==== DATA SUPPLIED

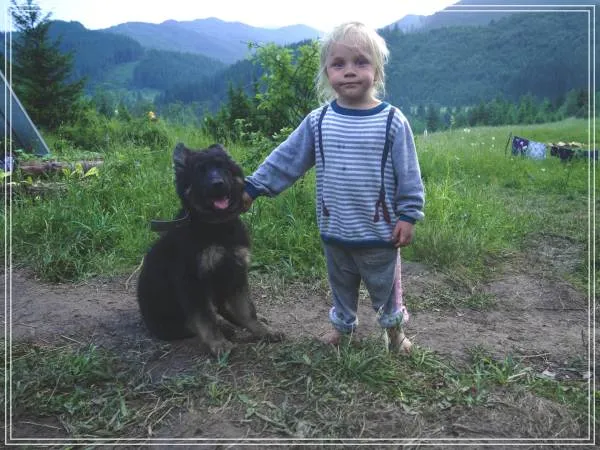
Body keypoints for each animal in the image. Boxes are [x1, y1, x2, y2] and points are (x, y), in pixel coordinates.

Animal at [137, 143, 283, 356]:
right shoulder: (192, 282)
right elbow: (205, 318)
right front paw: (219, 344)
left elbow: (247, 309)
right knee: (191, 323)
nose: (218, 184)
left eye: (222, 167)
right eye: (200, 171)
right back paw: (225, 327)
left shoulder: (236, 271)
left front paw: (262, 330)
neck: (217, 227)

========

- _TASK DETAILS_: Lines with "left": copy every one of them from the listing above.

- _YOUR SOLUTION_:
left elbow: (247, 309)
left eye: (222, 167)
left shoulder: (236, 271)
left front paw: (262, 330)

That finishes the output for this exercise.